Limited Liability Partnership

A limited liability partnership (LLP) is a form of business partnership that provides some legal protection for the partners. In a standard partnership, each partner is fully and personally liable for the debts and obligations of the business, even those incurred by other partners. In contrast, an LLP limits the legal and financial exposure of any specific partner to his or her specific investment in the partnership.

Key Benefits

While an LLP limits the personal liability of partners for the acts of other partners or the partnership as a whole, it continues to offer the partners many of the benefits of a traditional partnership.

  • An LLP is a pass- through business entity for federal tax purposes. Unlike a corporation, the partnership isn’t taxed on its income. Each partner is taxed for their personal share of the profits.
  • The governing document, the partnership agreement, and laws generally allow for greater management flexibility than usually allowed to a corporation.
  • The LLP has great discretion for allocating profits according to the various partnership agreements.

Barriers to Setting Up an LLP

In most cases, the biggest barrier to setting up a limited liability partnership will be the laws of the state. A few states don’t even allow the establishment of LLPs. Many states do, but even some of those limit LLP formation to certain types of businesses.

Where LLP formation is limited by business type, it’s generally reserved for professional firms, such as lawyers, accountants, consultants, and architects. Each state that limits LLPs to certain professions will clearly state the criteria, but they’re often professions that require some certification or licensing. In these types of business, each partner often works quite independently from the other partners, so it makes sense that the partners as a whole don’t want to bear legal or financial risk for the acts of other partners.

Limits

The partners’ legal liability isn’t absolute.

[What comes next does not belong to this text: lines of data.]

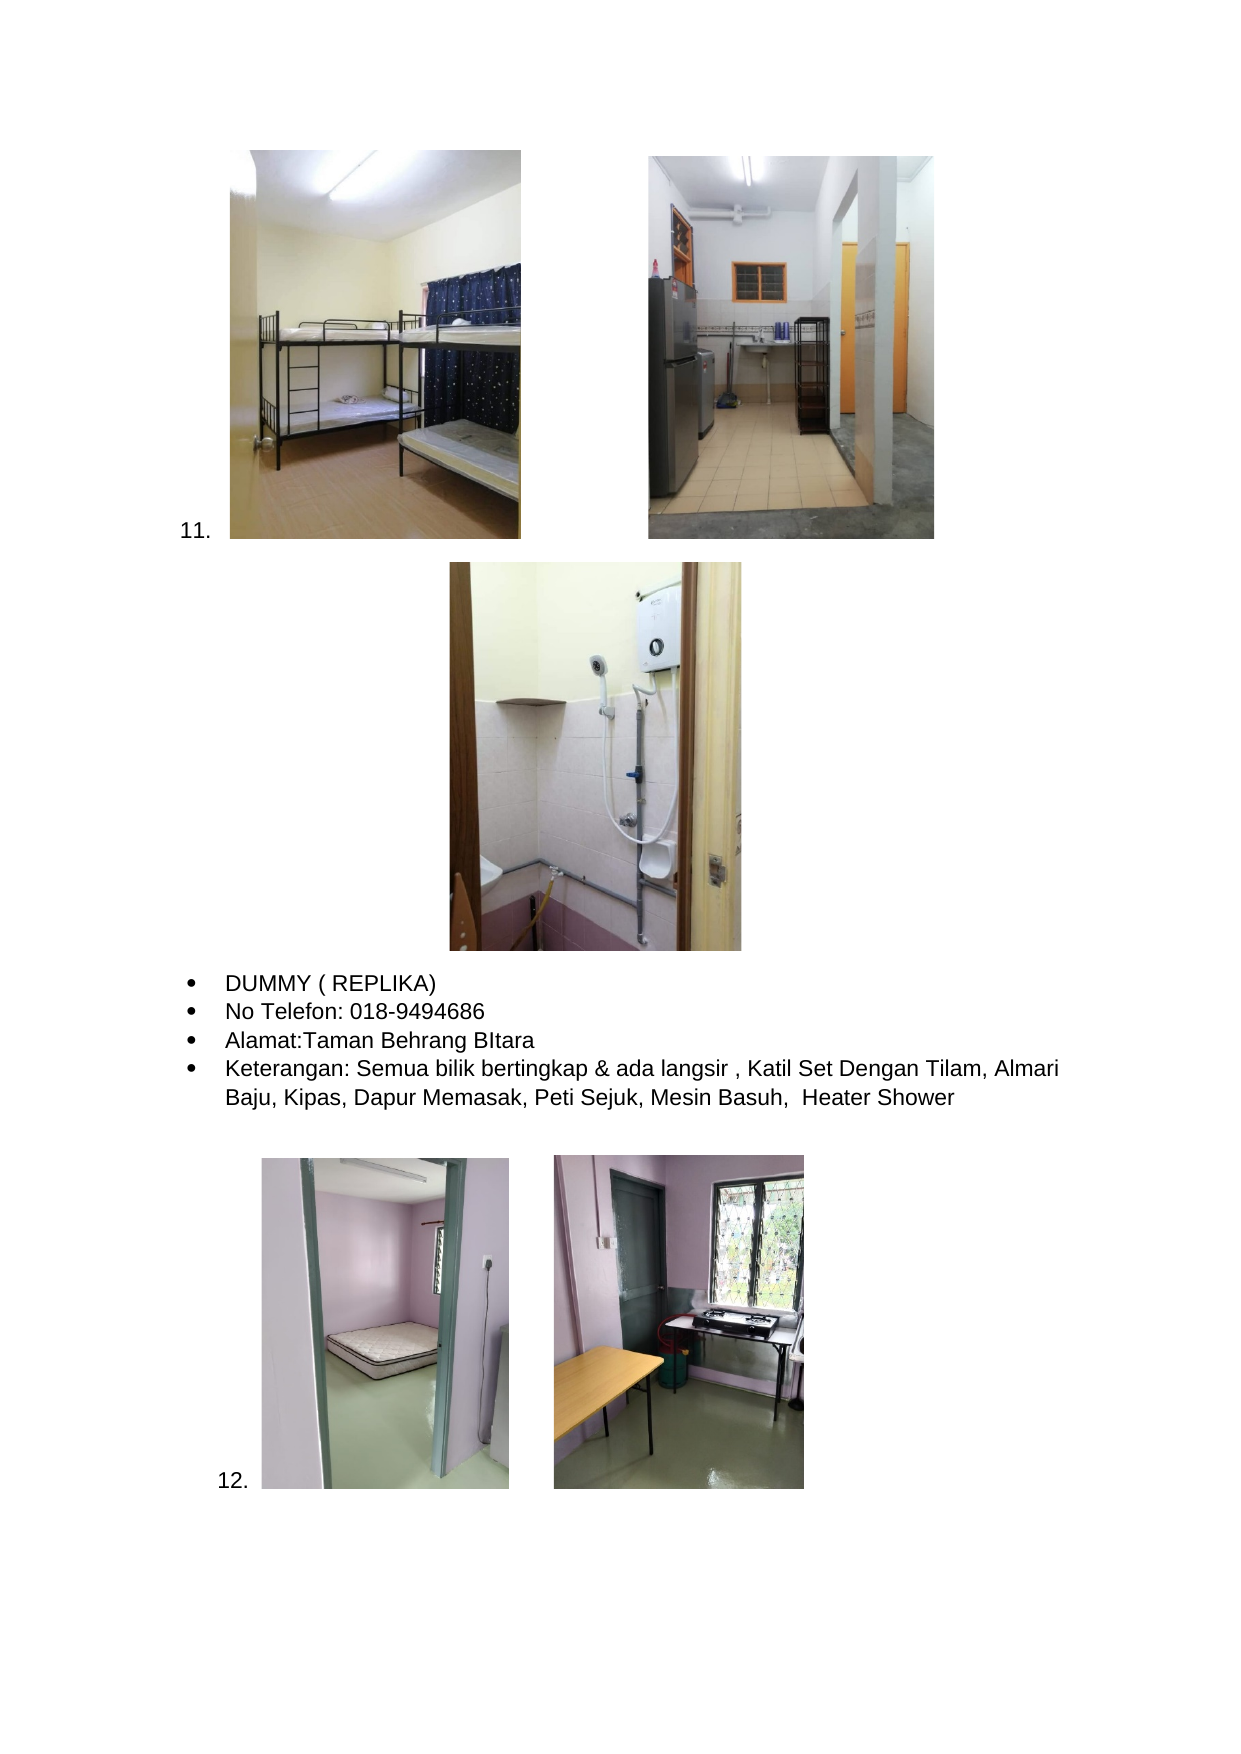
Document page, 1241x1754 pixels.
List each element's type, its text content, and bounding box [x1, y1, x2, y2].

picture [553, 1155, 804, 1489]
picture [648, 156, 935, 539]
list No Telefon: 018-9494686 [187, 998, 1090, 1024]
text 12. [217, 1155, 1090, 1493]
picture [261, 1158, 509, 1489]
list Keterangan: Semua bilik bertingkap & ada langsir , Katil Set Dengan Tilam, Almari Baju, Kipas, Dapur Memasak, Peti Sejuk, Mesin Basuh, Heater Shower [187, 1055, 1090, 1110]
list DUMMY ( REPLIKA) [187, 970, 1090, 996]
picture [229, 150, 521, 539]
picture [449, 562, 742, 951]
list Alamat:Taman Behrang BItara [187, 1027, 1090, 1053]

First, the individual partners, due to the nature of their profession, often take professional liability insurance for any malpractice suits against them personally.

In addition, each partner has a duty of care towards the partnership. The partnership agreement will set out the specific duties and obligations of the partners. If a partner breaches the partnership agreement, he or she can be held liable by the LLP itself for breaching his or her duty of care.

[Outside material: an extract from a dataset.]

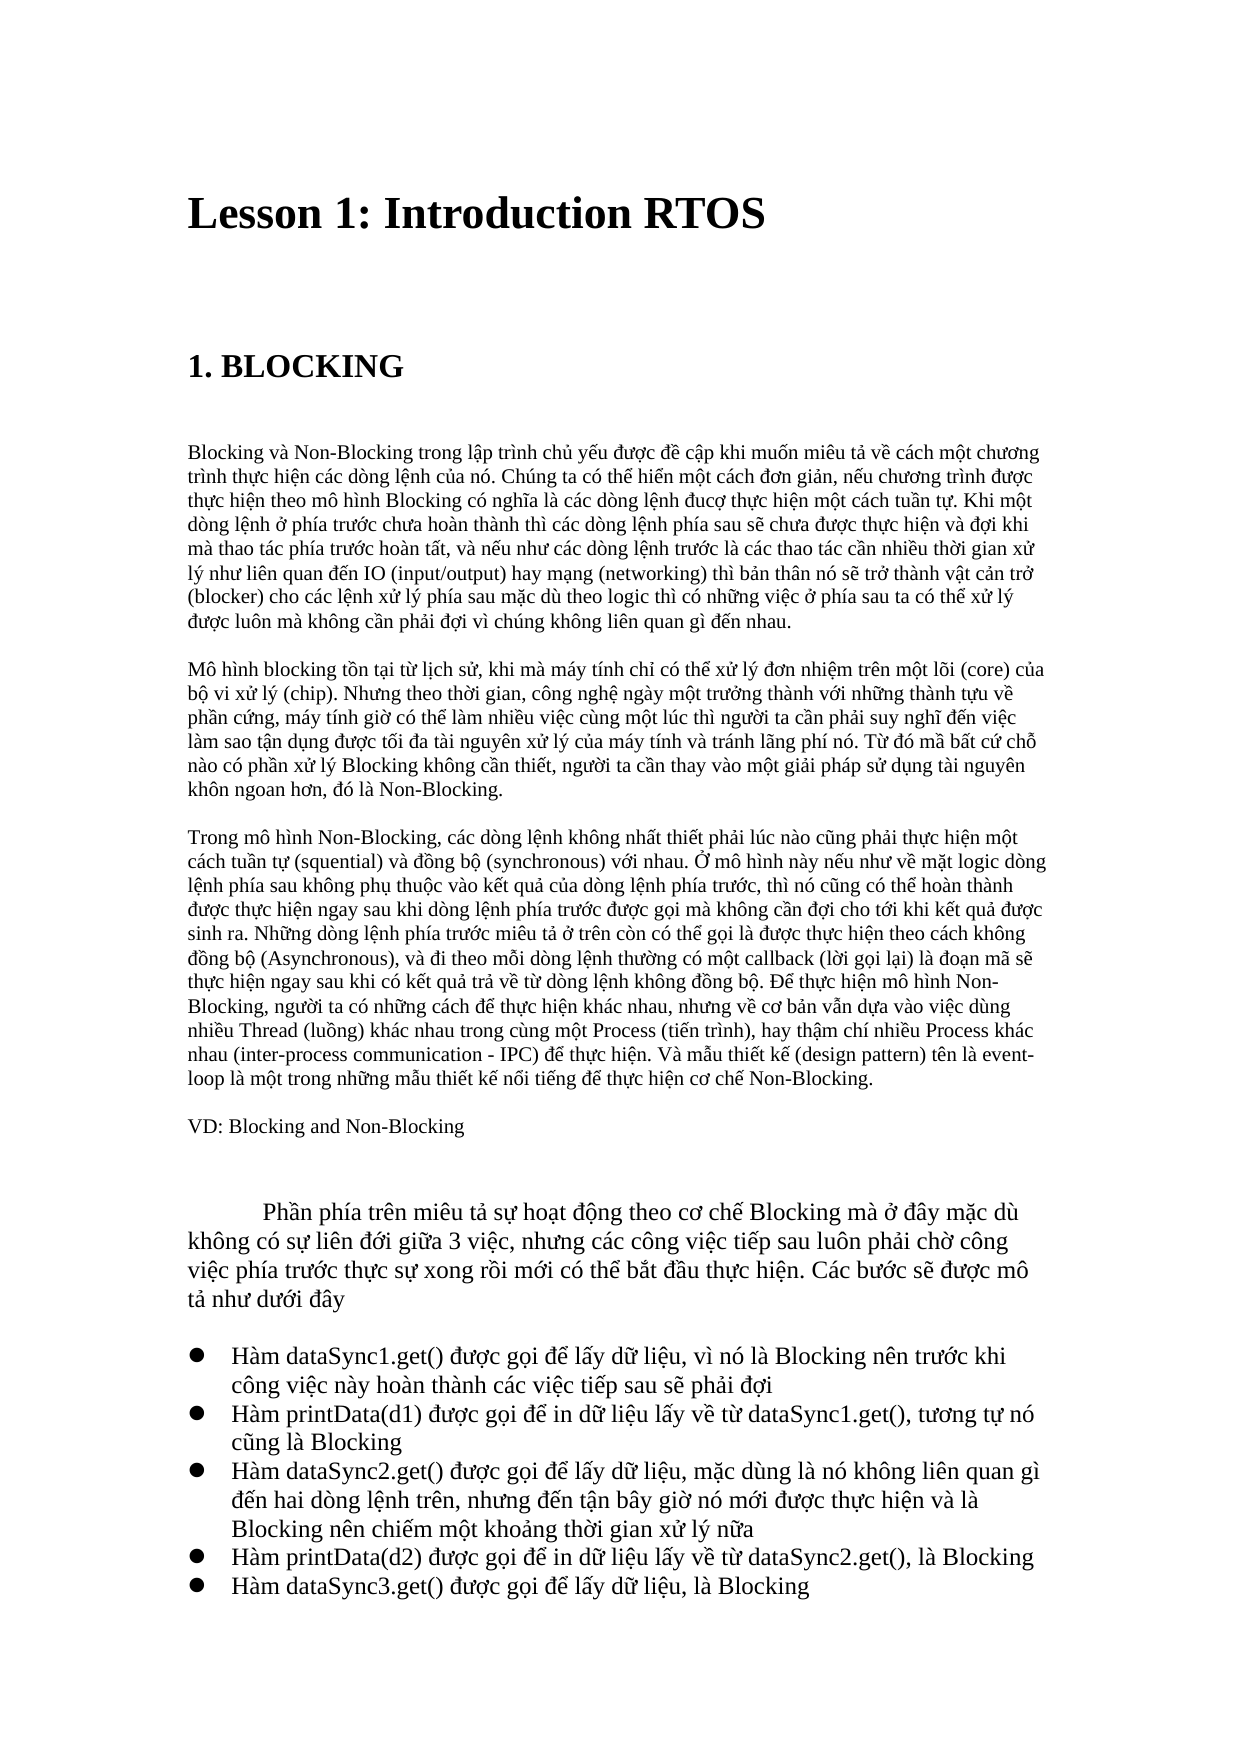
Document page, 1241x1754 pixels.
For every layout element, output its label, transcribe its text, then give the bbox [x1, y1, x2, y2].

Finally, some states only allow the LLP to protect its partners against negligence claims. However, the LLP partners can still be held liable for contracts made by the LLP or for intentional wrongs committed under its auspices.

Set Up

In order to set up an LLP, the partners need to draft a limited liability partnership agreement. It must then be registered with the proper state authority. To register, the LLP must have received a federal Employer Identification Number and have chosen a legally appropriate name. State naming laws will vary, but the partnership must always include “LLP” in its name.